=== WORK TO COMPLETE ===
Filter the material below down to the lines containing the word "surgical".

═════ DATASET ═════

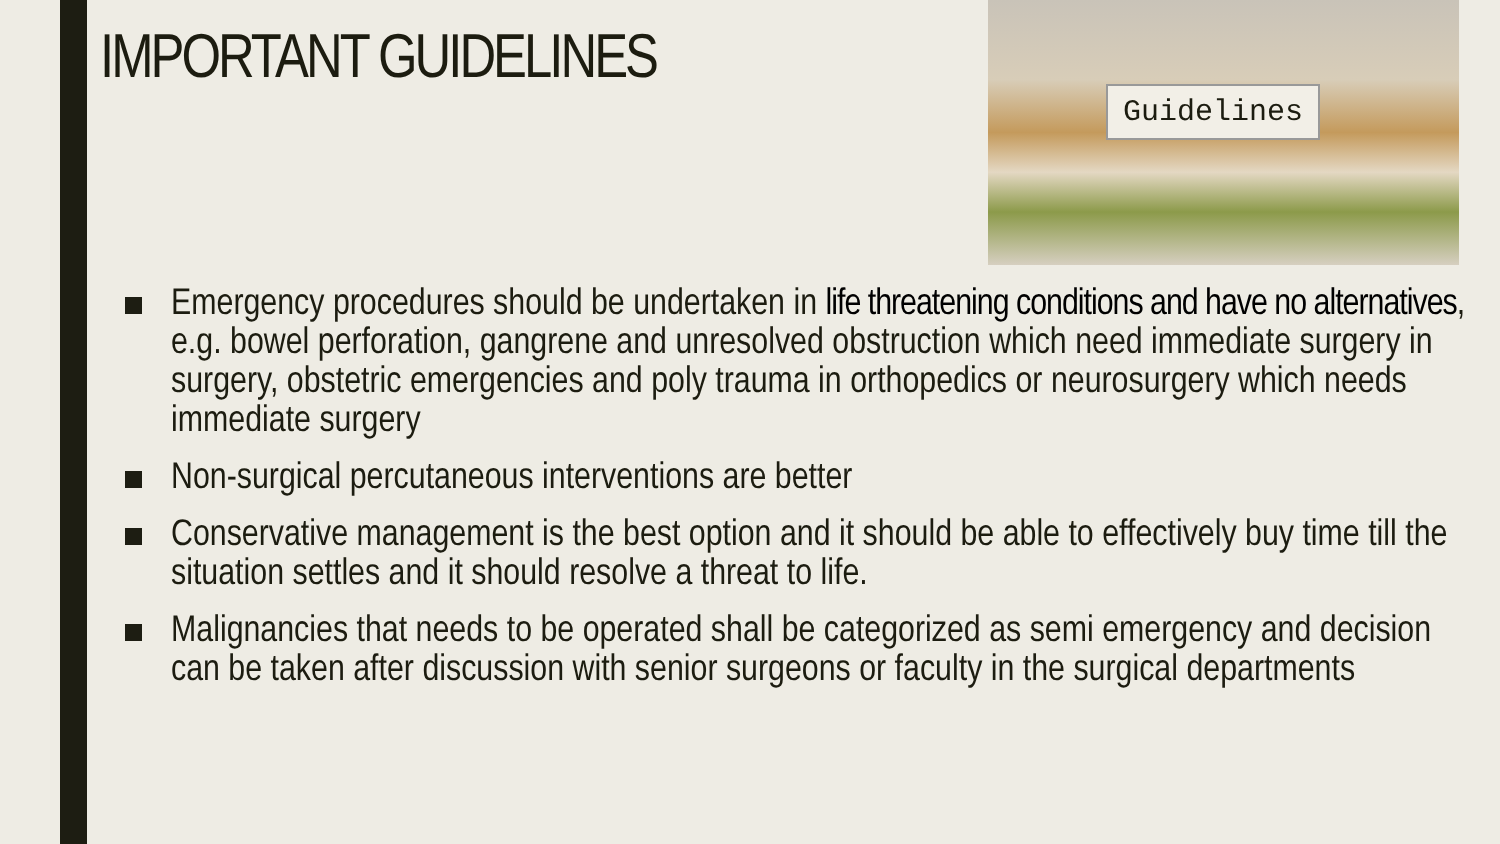IMPORTANT GUIDELINES
Guidelines
Emergency procedures should be undertaken in life threatening conditions and have no alternatives, e.g. bowel perforation, gangrene and unresolved obstruction which need immediate surgery in surgery, obstetric emergencies and poly trauma in orthopedics or neurosurgery which needs immediate surgery
Non-surgical percutaneous interventions are better
Conservative management is the best option and it should be able to effectively buy time till the situation settles and it should resolve a threat to life.
Malignancies that needs to be operated shall be categorized as semi emergency and decision can be taken after discussion with senior surgeons or faculty in the surgical departments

═════

=== FINISHED TASK ===
Non-surgical percutaneous interventions are better
Malignancies that needs to be operated shall be categorized as semi emergency and decision can be taken after discussion with senior surgeons or faculty in the surgical departments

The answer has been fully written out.